9:7 w'attem p'ru ur'vu etc.
This part concludes with a recap of the opening blessing-cum-command to be fruitful and multiply. Speiser suggests that the second r'vu here could be a copying error, the original perhaps having been r'du 'subdue, rule over', which would make good sense and avoid the pointless and inelegant repetition (multiplying once is enough!); furthermore, cf. the blessing in 1:28, which goes p'ru ur'vu umil'u et ha'áretz v'khivshúha ur'du bidgat hayyam etc. (NBIE) 'bear fruit, proliferate / fill the earth / become its masters / rule over the fishes etc.'

9:8
So much for the preliminaries; now comes the covenant proper in which God states the terms of his new agreement with Noah. "This," he tells him, "is what I will do for you..." See my note on 6:18.

9:9 wa'ani hin'ni
The emphatic beginning of this sentence, 'I hereby...', probably has a performative value (in the sense of speech act theory) and signals the initiation of the real covenant declaration per se.

9:10 w'et kol néfesh haxayya asher itt'khem...
The covenant is announced to Noah and is primarily with Noah and his progeny, one assumes, not with all the animals as well, but they are included as beneficiaries!

9:11 w'lo yihye od mabbul
'There will not be another mabbul.' These words, more than any others, make me think that perhaps there should be a clear understanding that a mabbul is something different from a flood.

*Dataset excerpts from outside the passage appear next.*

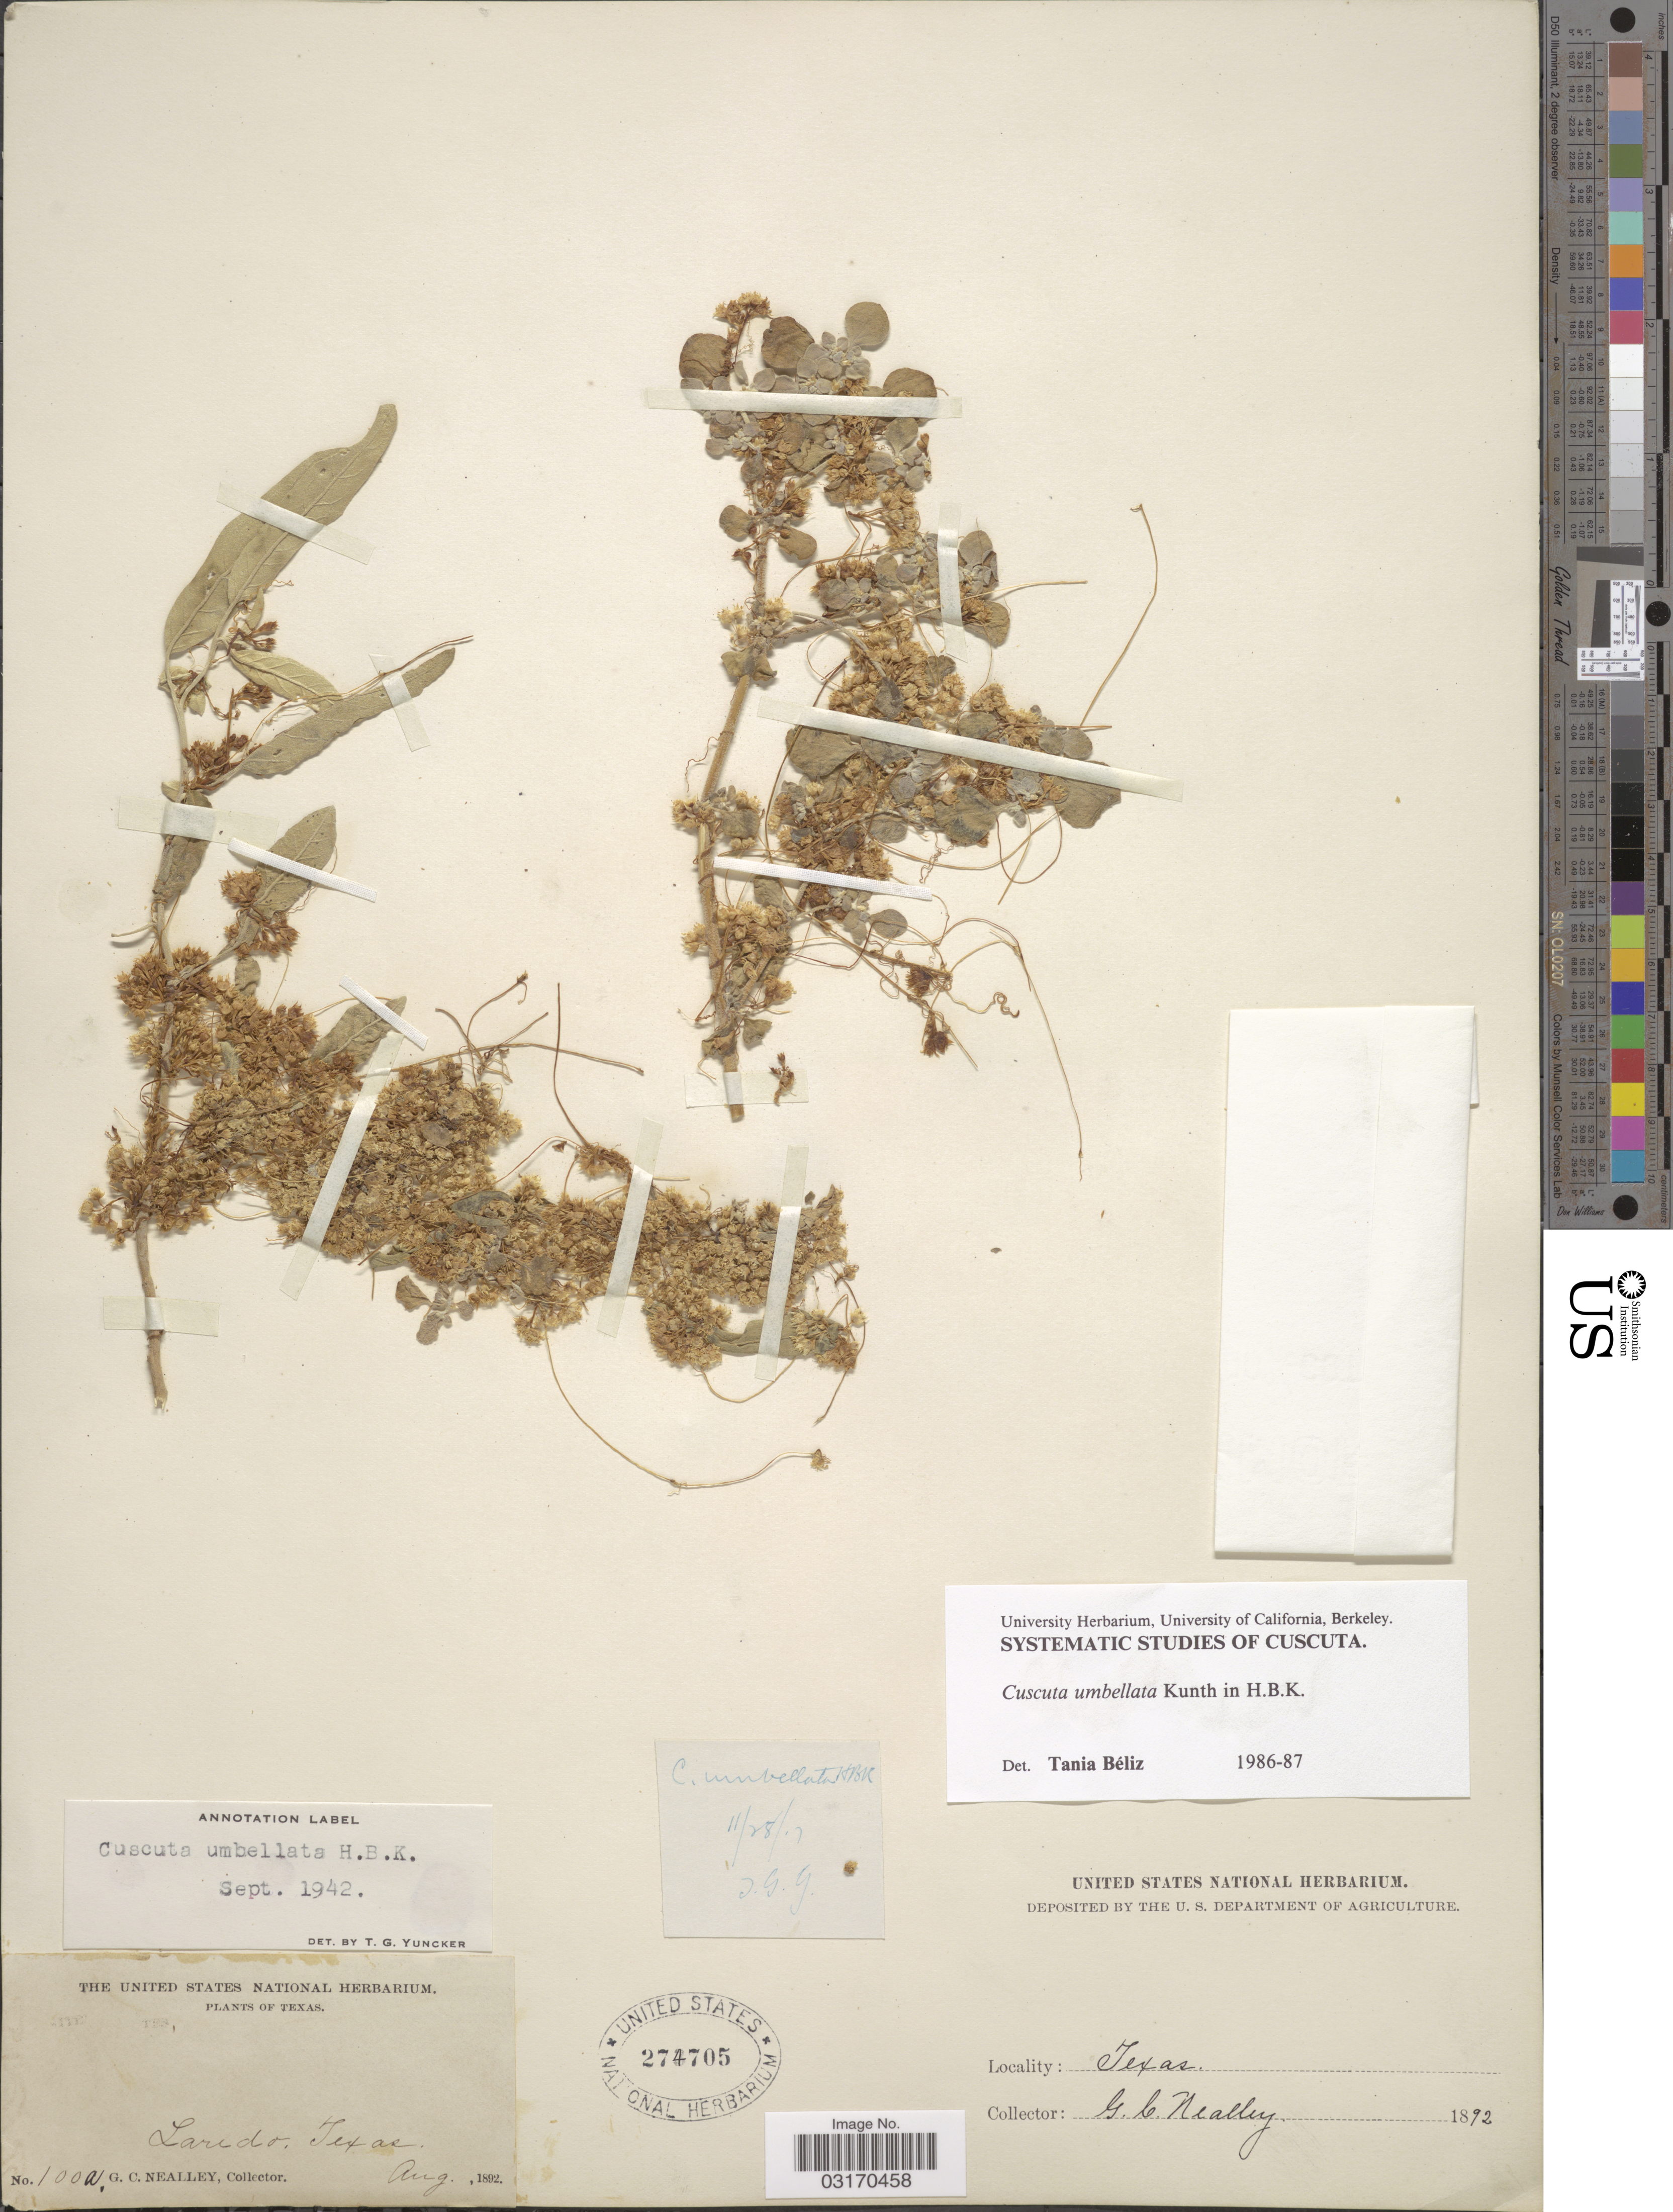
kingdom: Plantae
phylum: Tracheophyta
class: Magnoliopsida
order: Solanales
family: Convolvulaceae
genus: Cuscuta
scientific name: Cuscuta umbellata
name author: Kunth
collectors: G. C. Nealley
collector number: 100a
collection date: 1892-08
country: United States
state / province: Texas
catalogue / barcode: US 274705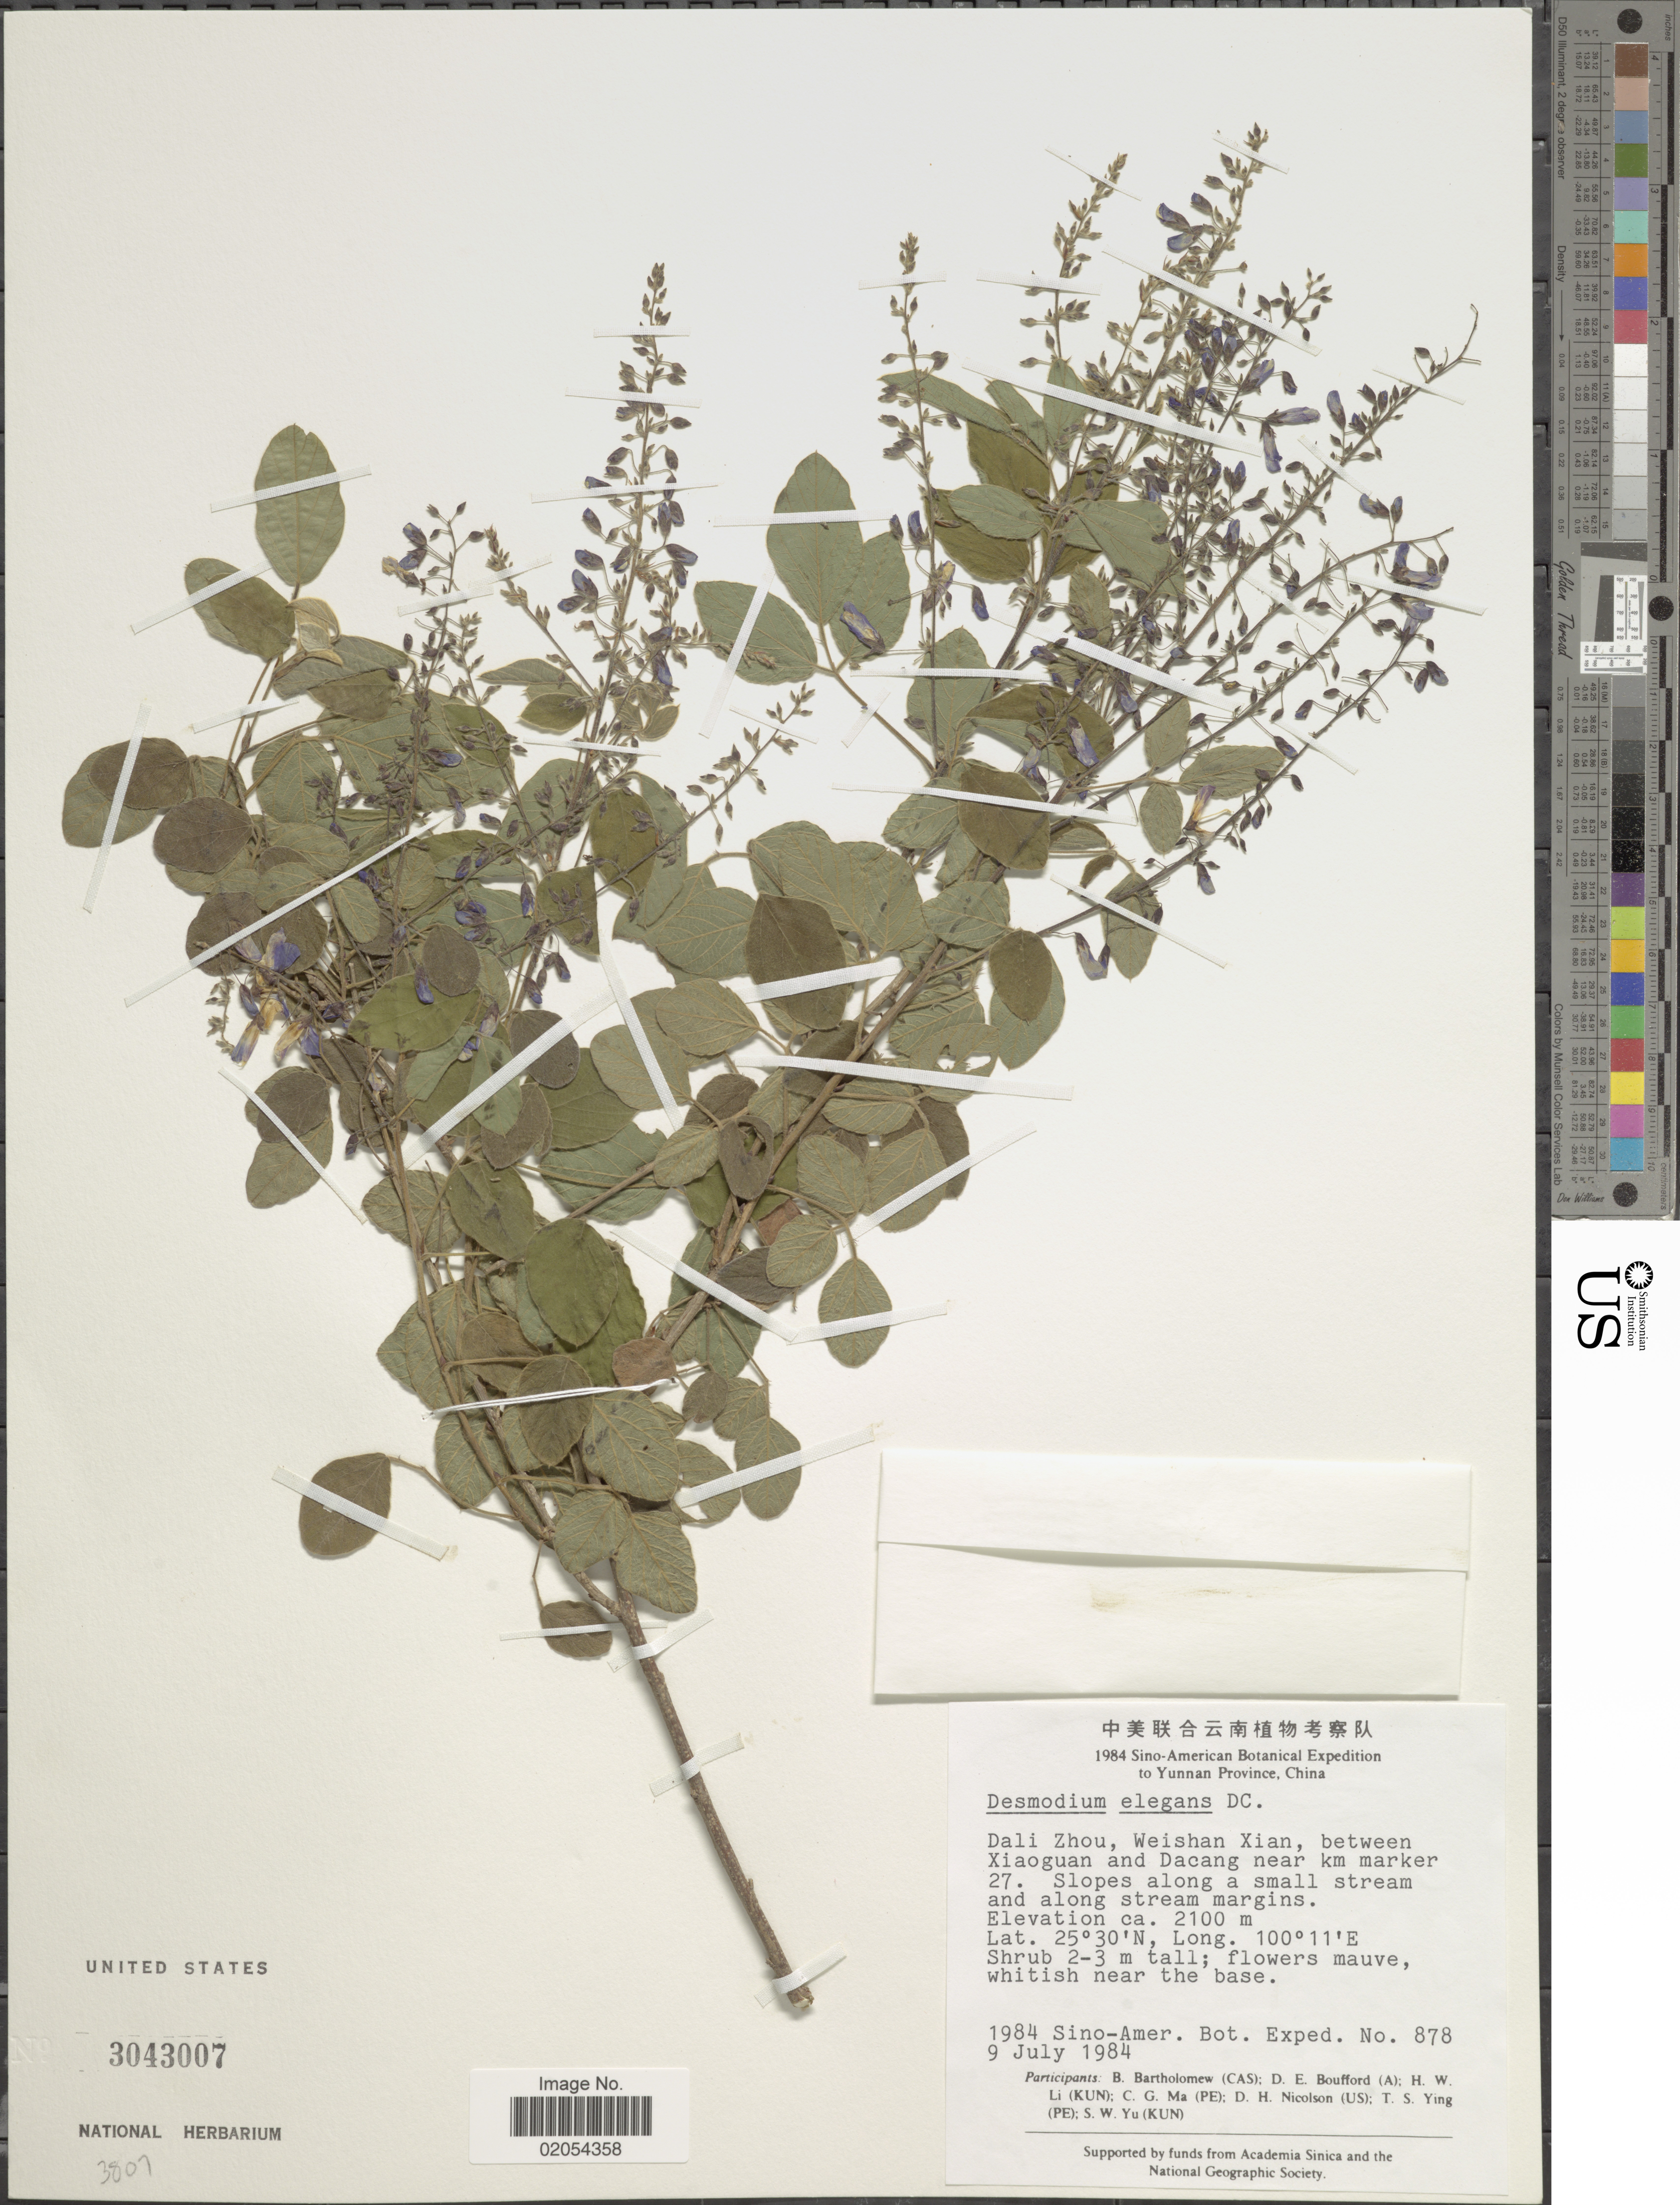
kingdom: Plantae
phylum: Tracheophyta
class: Magnoliopsida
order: Fabales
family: Fabaceae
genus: Sunhangia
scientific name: Sunhangia elegans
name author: (DC.) H. Ohashi & K. Ohashi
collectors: Sino-Amer. Bot. Exped. 1984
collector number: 878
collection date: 1984-07-09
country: China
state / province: Yunnan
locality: Yunnan Province, China. Dali Zhou, Weishan Xian, between Xiaoguan and Dacang near km marker 27. Slopes along a small stream and along stream margins.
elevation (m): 2100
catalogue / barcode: US 3043007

The Mesopotamians and the Israelites alike would have had experience of floods and other natural disasters, enough of them to understand, I am sure, that they can happen at any time and you can't just go saying there won't be any more. This is different, a one-off event of cataclysmic proportions. And that is what it is called in the LXX, a cataclysm: ouk estai eti kataklusmos hudatos. Hence the descriptions from P we have read about the springs of the deep breaking loose and the gates of the sky opening up (7:11) may be more than just hype, dramatic hyperbole, but be meant to be taken quite literally. God said enough and pressed the reset button, and that is a mabbul.

9:14 ban'ni anan
Another cognate object construction, which Fox renders 'when I becloud the earth with clouds.'

9:16-17
This is repetitive, but the repetition may be considered acceptable from a literary standpoint to underline a "THE END" to this long and dramatic episode.